#### INSTRUCTIONS TO FOLLOW:
Leaving out the pictures, restate each record below word for word.
Top of SOURCE DATA
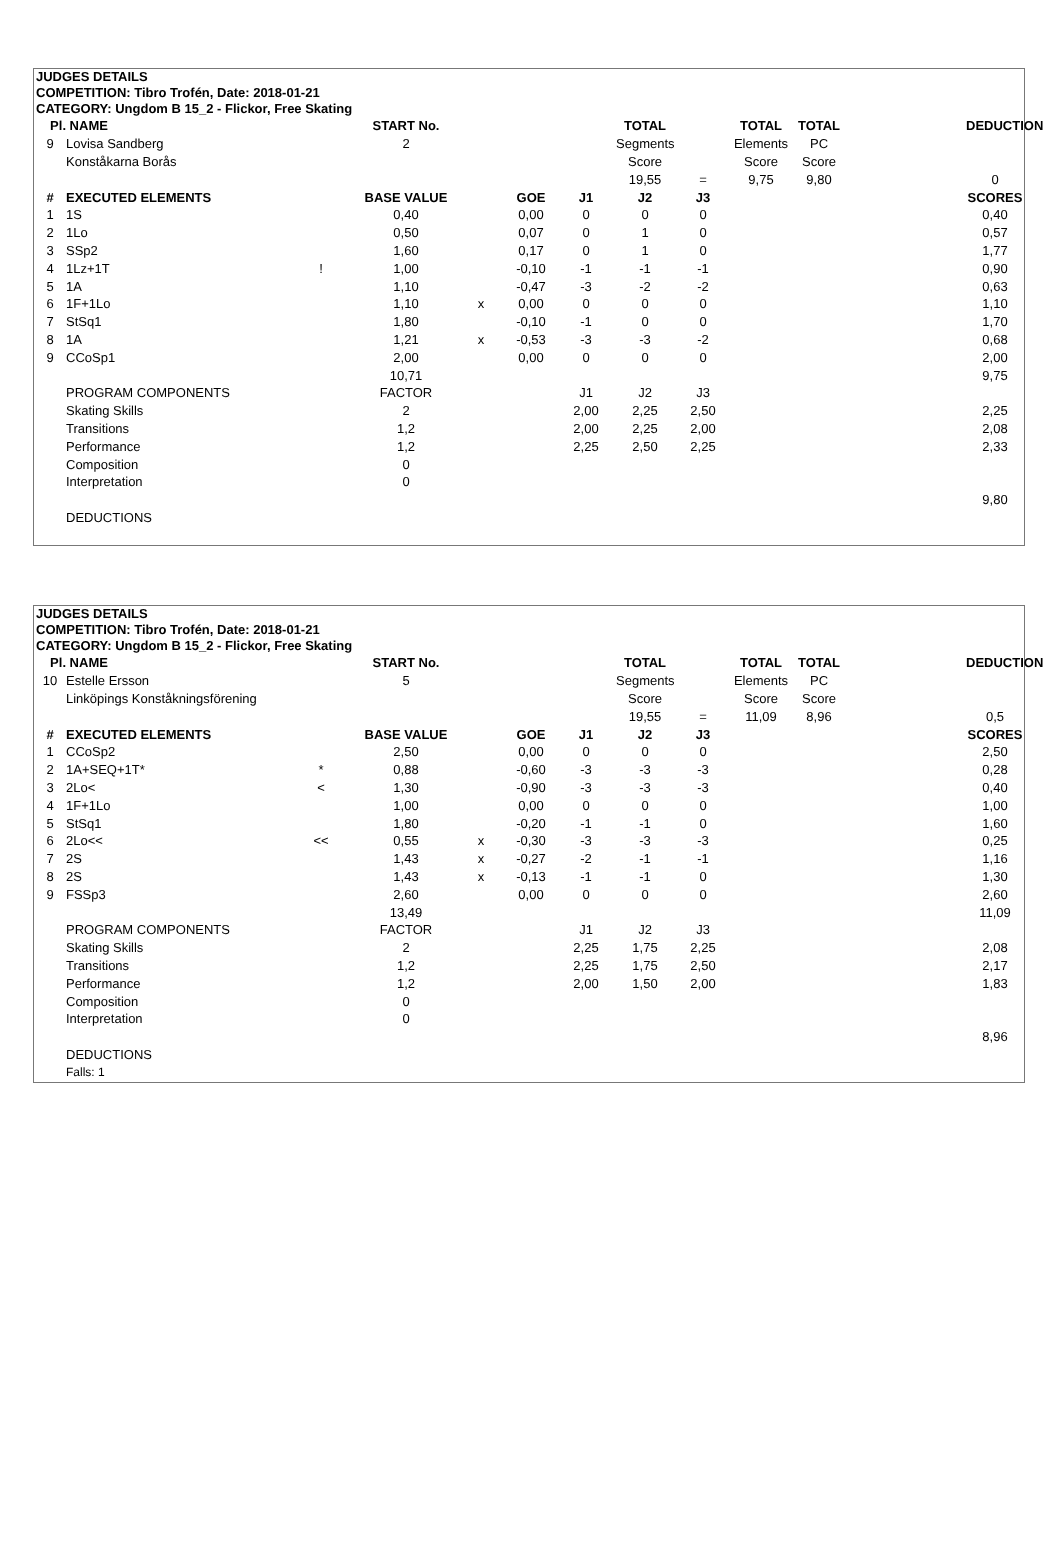JUDGES DETAILS
COMPETITION: Tibro Trofén, Date: 2018-01-21
CATEGORY: Ungdom B 15_2 - Flickor, Free Skating
| Pl. | NAME | | START No. | | | | TOTAL | | TOTAL | TOTAL | | | DEDUCTION |
| 9 | Lovisa Sandberg | | 2 | | | | Segments | | Elements | PC | | | |
| | Konståkarna Borås | | | | | | Score | | Score | Score | | | |
| | | | | | | | 19,55 | = | 9,75 | 9,80 | | | 0 |
| # | EXECUTED ELEMENTS | | BASE VALUE | | GOE | J1 | J2 | J3 | | | | | SCORES |
| 1 | 1S | | 0,40 | | 0,00 | 0 | 0 | 0 | | | | | 0,40 |
| 2 | 1Lo | | 0,50 | | 0,07 | 0 | 1 | 0 | | | | | 0,57 |
| 3 | SSp2 | | 1,60 | | 0,17 | 0 | 1 | 0 | | | | | 1,77 |
| 4 | 1Lz+1T | ! | 1,00 | | -0,10 | -1 | -1 | -1 | | | | | 0,90 |
| 5 | 1A | | 1,10 | | -0,47 | -3 | -2 | -2 | | | | | 0,63 |
| 6 | 1F+1Lo | | 1,10 | x | 0,00 | 0 | 0 | 0 | | | | | 1,10 |
| 7 | StSq1 | | 1,80 | | -0,10 | -1 | 0 | 0 | | | | | 1,70 |
| 8 | 1A | | 1,21 | x | -0,53 | -3 | -3 | -2 | | | | | 0,68 |
| 9 | CCoSp1 | | 2,00 | | 0,00 | 0 | 0 | 0 | | | | | 2,00 |
| | | | 10,71 | | | | | | | | | | 9,75 |
| | PROGRAM COMPONENTS | | FACTOR | | | J1 | J2 | J3 | | | | | |
| | Skating Skills | | 2 | | | 2,00 | 2,25 | 2,50 | | | | | 2,25 |
| | Transitions | | 1,2 | | | 2,00 | 2,25 | 2,00 | | | | | 2,08 |
| | Performance | | 1,2 | | | 2,25 | 2,50 | 2,25 | | | | | 2,33 |
| | Composition | | 0 | | | | | | | | | | |
| | Interpretation | | 0 | | | | | | | | | | |
| | | | | | | | | | | | | | 9,80 |
| | DEDUCTIONS | | | | | | | | | | | | |
JUDGES DETAILS
COMPETITION: Tibro Trofén, Date: 2018-01-21
CATEGORY: Ungdom B 15_2 - Flickor, Free Skating
| Pl. | NAME | | START No. | | | | TOTAL | | TOTAL | TOTAL | | | DEDUCTION |
| 10 | Estelle Ersson | | 5 | | | | Segments | | Elements | PC | | | |
| | Linköpings Konståkningsförening | | | | | | Score | | Score | Score | | | |
| | | | | | | | 19,55 | = | 11,09 | 8,96 | | | 0,5 |
| # | EXECUTED ELEMENTS | | BASE VALUE | | GOE | J1 | J2 | J3 | | | | | SCORES |
| 1 | CCoSp2 | | 2,50 | | 0,00 | 0 | 0 | 0 | | | | | 2,50 |
| 2 | 1A+SEQ+1T* | * | 0,88 | | -0,60 | -3 | -3 | -3 | | | | | 0,28 |
| 3 | 2Lo< | < | 1,30 | | -0,90 | -3 | -3 | -3 | | | | | 0,40 |
| 4 | 1F+1Lo | | 1,00 | | 0,00 | 0 | 0 | 0 | | | | | 1,00 |
| 5 | StSq1 | | 1,80 | | -0,20 | -1 | -1 | 0 | | | | | 1,60 |
| 6 | 2Lo<< | << | 0,55 | x | -0,30 | -3 | -3 | -3 | | | | | 0,25 |
| 7 | 2S | | 1,43 | x | -0,27 | -2 | -1 | -1 | | | | | 1,16 |
| 8 | 2S | | 1,43 | x | -0,13 | -1 | -1 | 0 | | | | | 1,30 |
| 9 | FSSp3 | | 2,60 | | 0,00 | 0 | 0 | 0 | | | | | 2,60 |
| | | | 13,49 | | | | | | | | | | 11,09 |
| | PROGRAM COMPONENTS | | FACTOR | | | J1 | J2 | J3 | | | | | |
| | Skating Skills | | 2 | | | 2,25 | 1,75 | 2,25 | | | | | 2,08 |
| | Transitions | | 1,2 | | | 2,25 | 1,75 | 2,50 | | | | | 2,17 |
| | Performance | | 1,2 | | | 2,00 | 1,50 | 2,00 | | | | | 1,83 |
| | Composition | | 0 | | | | | | | | | | |
| | Interpretation | | 0 | | | | | | | | | | |
| | | | | | | | | | | | | | 8,96 |
| | DEDUCTIONS | | | | | | | | | | | | |
| | Falls: 1 | | | | | | | | | | | | |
Bottom of SOURCE DATA
#### ANSWER SECTION:
JUDGES DETAILS
COMPETITION: Tibro Trofén, Date: 2018-01-21
CATEGORY: Ungdom B 15_2 - Flickor, Free Skating
| Pl. | NAME | | START No. | | | | TOTAL | | TOTAL | TOTAL | | | DEDUCTION |
| 9 | Lovisa Sandberg | | 2 | | | | Segments | | Elements | PC | | | |
| | Konståkarna Borås | | | | | | Score | | Score | Score | | | |
| | | | | | | | 19,55 | = | 9,75 | 9,80 | | | 0 |
| # | EXECUTED ELEMENTS | | BASE VALUE | | GOE | J1 | J2 | J3 | | | | | SCORES |
| 1 | 1S | | 0,40 | | 0,00 | 0 | 0 | 0 | | | | | 0,40 |
| 2 | 1Lo | | 0,50 | | 0,07 | 0 | 1 | 0 | | | | | 0,57 |
| 3 | SSp2 | | 1,60 | | 0,17 | 0 | 1 | 0 | | | | | 1,77 |
| 4 | 1Lz+1T | ! | 1,00 | | -0,10 | -1 | -1 | -1 | | | | | 0,90 |
| 5 | 1A | | 1,10 | | -0,47 | -3 | -2 | -2 | | | | | 0,63 |
| 6 | 1F+1Lo | | 1,10 | x | 0,00 | 0 | 0 | 0 | | | | | 1,10 |
| 7 | StSq1 | | 1,80 | | -0,10 | -1 | 0 | 0 | | | | | 1,70 |
| 8 | 1A | | 1,21 | x | -0,53 | -3 | -3 | -2 | | | | | 0,68 |
| 9 | CCoSp1 | | 2,00 | | 0,00 | 0 | 0 | 0 | | | | | 2,00 |
| | | | 10,71 | | | | | | | | | | 9,75 |
| | PROGRAM COMPONENTS | | FACTOR | | | J1 | J2 | J3 | | | | | |
| | Skating Skills | | 2 | | | 2,00 | 2,25 | 2,50 | | | | | 2,25 |
| | Transitions | | 1,2 | | | 2,00 | 2,25 | 2,00 | | | | | 2,08 |
| | Performance | | 1,2 | | | 2,25 | 2,50 | 2,25 | | | | | 2,33 |
| | Composition | | 0 | | | | | | | | | | |
| | Interpretation | | 0 | | | | | | | | | | |
| | | | | | | | | | | | | | 9,80 |
| | DEDUCTIONS | | | | | | | | | | | | |
JUDGES DETAILS
COMPETITION: Tibro Trofén, Date: 2018-01-21
CATEGORY: Ungdom B 15_2 - Flickor, Free Skating
| Pl. | NAME | | START No. | | | | TOTAL | | TOTAL | TOTAL | | | DEDUCTION |
| 10 | Estelle Ersson | | 5 | | | | Segments | | Elements | PC | | | |
| | Linköpings Konståkningsförening | | | | | | Score | | Score | Score | | | |
| | | | | | | | 19,55 | = | 11,09 | 8,96 | | | 0,5 |
| # | EXECUTED ELEMENTS | | BASE VALUE | | GOE | J1 | J2 | J3 | | | | | SCORES |
| 1 | CCoSp2 | | 2,50 | | 0,00 | 0 | 0 | 0 | | | | | 2,50 |
| 2 | 1A+SEQ+1T* | * | 0,88 | | -0,60 | -3 | -3 | -3 | | | | | 0,28 |
| 3 | 2Lo< | < | 1,30 | | -0,90 | -3 | -3 | -3 | | | | | 0,40 |
| 4 | 1F+1Lo | | 1,00 | | 0,00 | 0 | 0 | 0 | | | | | 1,00 |
| 5 | StSq1 | | 1,80 | | -0,20 | -1 | -1 | 0 | | | | | 1,60 |
| 6 | 2Lo<< | << | 0,55 | x | -0,30 | -3 | -3 | -3 | | | | | 0,25 |
| 7 | 2S | | 1,43 | x | -0,27 | -2 | -1 | -1 | | | | | 1,16 |
| 8 | 2S | | 1,43 | x | -0,13 | -1 | -1 | 0 | | | | | 1,30 |
| 9 | FSSp3 | | 2,60 | | 0,00 | 0 | 0 | 0 | | | | | 2,60 |
| | | | 13,49 | | | | | | | | | | 11,09 |
| | PROGRAM COMPONENTS | | FACTOR | | | J1 | J2 | J3 | | | | | |
| | Skating Skills | | 2 | | | 2,25 | 1,75 | 2,25 | | | | | 2,08 |
| | Transitions | | 1,2 | | | 2,25 | 1,75 | 2,50 | | | | | 2,17 |
| | Performance | | 1,2 | | | 2,00 | 1,50 | 2,00 | | | | | 1,83 |
| | Composition | | 0 | | | | | | | | | | |
| | Interpretation | | 0 | | | | | | | | | | |
| | | | | | | | | | | | | | 8,96 |
| | DEDUCTIONS | | | | | | | | | | | | |
| | Falls: 1 | | | | | | | | | | | | |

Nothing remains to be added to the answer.